The prophet uses the term "to turn,” which is otherwise used to describe Israel’s turning from sin to her God. In 3:5-9, the book reports a mass conversion of Gentiles, no less, that has few parallels, even in the history of Israel. The report ends with the message of 3:12, "And God saw their works, that they turned from their evil way; and God repented of the evil, that he had said that he would do, and he did it not.” For this reason, Jesus later uses Nineveh’s conversion as an accusation against His Jewish contemporaries, "For as Jonas was a sign unto the Ninevites, so shall also the Son of man be to this generation… The men of Nineveh shall rise up in the judgement with this generation, and shall condemn it: for they repented at the preaching of Jonas, and, behold a greater that Jonas is here” (Lk. 11:30, 32; see also Mt.12:41). What a disgrace: the Gentiles being held up as good examples for the Jews!

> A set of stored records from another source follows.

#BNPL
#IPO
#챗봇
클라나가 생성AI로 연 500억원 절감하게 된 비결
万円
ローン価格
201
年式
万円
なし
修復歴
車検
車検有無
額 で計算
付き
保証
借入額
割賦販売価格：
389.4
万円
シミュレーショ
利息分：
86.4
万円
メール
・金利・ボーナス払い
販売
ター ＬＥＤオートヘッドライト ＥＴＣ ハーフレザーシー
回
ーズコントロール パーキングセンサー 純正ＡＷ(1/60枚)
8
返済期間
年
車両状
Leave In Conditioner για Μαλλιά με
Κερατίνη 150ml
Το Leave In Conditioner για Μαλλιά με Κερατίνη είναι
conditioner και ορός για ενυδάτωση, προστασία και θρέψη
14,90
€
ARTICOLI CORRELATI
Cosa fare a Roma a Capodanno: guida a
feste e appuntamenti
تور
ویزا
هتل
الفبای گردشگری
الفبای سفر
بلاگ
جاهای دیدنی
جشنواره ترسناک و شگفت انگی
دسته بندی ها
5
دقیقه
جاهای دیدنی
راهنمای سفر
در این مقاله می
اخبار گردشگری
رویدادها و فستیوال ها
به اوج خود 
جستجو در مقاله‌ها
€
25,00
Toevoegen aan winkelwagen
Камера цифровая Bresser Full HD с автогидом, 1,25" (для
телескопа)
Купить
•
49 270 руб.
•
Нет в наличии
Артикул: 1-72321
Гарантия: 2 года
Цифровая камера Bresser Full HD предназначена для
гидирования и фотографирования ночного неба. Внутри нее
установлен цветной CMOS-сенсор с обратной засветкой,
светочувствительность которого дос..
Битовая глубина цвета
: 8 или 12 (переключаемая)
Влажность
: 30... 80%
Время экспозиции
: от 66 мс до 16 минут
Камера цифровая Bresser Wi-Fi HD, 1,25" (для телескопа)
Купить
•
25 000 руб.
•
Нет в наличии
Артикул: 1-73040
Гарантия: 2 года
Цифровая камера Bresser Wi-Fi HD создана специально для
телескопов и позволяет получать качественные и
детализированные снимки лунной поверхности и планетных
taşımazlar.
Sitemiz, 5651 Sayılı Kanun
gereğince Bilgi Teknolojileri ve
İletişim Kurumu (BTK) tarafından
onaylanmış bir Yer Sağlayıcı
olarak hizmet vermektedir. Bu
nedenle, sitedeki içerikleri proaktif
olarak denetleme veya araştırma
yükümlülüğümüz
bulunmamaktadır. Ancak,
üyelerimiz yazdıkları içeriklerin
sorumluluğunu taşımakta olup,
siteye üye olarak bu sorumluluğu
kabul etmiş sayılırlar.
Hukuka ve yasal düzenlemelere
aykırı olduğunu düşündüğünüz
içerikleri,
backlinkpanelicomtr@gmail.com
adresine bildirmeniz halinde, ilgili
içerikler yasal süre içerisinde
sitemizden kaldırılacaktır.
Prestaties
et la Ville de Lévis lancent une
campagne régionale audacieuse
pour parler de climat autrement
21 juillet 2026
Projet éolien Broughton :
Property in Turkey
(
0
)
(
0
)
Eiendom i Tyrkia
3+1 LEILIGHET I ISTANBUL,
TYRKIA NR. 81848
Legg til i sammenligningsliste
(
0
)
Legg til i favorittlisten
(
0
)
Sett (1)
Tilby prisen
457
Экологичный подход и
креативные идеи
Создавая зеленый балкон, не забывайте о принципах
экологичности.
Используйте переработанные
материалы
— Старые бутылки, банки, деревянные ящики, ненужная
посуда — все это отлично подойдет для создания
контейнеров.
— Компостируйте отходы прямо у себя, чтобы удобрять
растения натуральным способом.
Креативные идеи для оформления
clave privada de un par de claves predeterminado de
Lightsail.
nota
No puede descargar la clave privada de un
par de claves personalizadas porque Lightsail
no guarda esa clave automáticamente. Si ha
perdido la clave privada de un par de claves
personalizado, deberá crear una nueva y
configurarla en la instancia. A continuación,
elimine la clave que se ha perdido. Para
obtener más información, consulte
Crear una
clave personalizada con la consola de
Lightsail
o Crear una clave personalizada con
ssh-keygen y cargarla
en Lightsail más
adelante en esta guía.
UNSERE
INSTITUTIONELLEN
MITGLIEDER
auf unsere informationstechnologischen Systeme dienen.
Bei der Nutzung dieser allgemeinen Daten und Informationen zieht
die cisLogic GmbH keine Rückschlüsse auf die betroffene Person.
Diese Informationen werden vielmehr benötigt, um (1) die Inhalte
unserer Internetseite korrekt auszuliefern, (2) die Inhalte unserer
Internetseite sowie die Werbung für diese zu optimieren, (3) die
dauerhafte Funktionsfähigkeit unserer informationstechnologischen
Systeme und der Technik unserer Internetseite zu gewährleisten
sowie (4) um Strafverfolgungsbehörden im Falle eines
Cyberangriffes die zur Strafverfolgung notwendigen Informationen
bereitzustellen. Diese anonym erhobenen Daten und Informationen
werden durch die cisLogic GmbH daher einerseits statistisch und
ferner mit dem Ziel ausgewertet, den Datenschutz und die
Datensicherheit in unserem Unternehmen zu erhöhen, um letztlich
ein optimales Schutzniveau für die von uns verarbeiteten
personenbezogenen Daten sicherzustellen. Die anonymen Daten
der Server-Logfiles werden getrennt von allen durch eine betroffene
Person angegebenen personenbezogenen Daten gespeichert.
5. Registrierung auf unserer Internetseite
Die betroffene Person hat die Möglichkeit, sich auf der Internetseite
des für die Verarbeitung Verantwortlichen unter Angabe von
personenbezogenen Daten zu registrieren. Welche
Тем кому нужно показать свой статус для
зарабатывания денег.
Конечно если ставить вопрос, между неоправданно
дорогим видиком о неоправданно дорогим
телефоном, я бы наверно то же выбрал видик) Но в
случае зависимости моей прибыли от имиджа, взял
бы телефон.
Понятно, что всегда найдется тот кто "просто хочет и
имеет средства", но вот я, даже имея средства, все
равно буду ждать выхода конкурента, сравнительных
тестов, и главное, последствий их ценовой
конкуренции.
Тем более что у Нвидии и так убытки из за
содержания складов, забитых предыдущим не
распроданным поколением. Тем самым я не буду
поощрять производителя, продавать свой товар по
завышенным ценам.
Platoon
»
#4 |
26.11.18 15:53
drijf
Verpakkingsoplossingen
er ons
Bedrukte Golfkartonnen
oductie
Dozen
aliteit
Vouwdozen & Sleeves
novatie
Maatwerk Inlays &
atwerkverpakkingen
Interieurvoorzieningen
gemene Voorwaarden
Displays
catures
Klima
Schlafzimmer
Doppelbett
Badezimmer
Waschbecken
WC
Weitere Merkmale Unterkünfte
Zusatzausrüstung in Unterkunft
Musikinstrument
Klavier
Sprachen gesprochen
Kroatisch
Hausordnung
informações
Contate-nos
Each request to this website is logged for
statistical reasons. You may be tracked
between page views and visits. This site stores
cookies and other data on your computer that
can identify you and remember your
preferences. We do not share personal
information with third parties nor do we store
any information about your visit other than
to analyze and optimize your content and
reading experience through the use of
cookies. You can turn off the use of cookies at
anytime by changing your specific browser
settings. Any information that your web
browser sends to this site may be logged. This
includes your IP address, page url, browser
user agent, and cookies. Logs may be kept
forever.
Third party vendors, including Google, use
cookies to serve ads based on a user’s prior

Jonah was, of course, a good theologian, for he knew very well that God wanted to be merciful to the heathen as well as to Israel. The prophet’s anger (4:1) arose from this knowledge, "Was not this my saying, when I was yet in my country? Therefore I fled before unto Tarshish: for I knew that thou art a gracious God, and merciful, slow to anger, and of great kindness, and repentest thee of the evil” (4:2). It becomes evident here, that Jonah had fled from his evangelistic mission for theological, not from personal reasons! As a Jew, the prophet could not endure the thought of heathens being treated with the same mercy as Israel.

Using the first verdant then withered gourd, God however illustrates His relationship to the heathen, and concludes in the final verse with a distinct justification for Old Testament missions, "But Nineveh has more than a hundred and twenty thousand people who cannot tell their right hand from their left and many cattle as well. Should I not be concerned about that great city?” (4:11, NIV).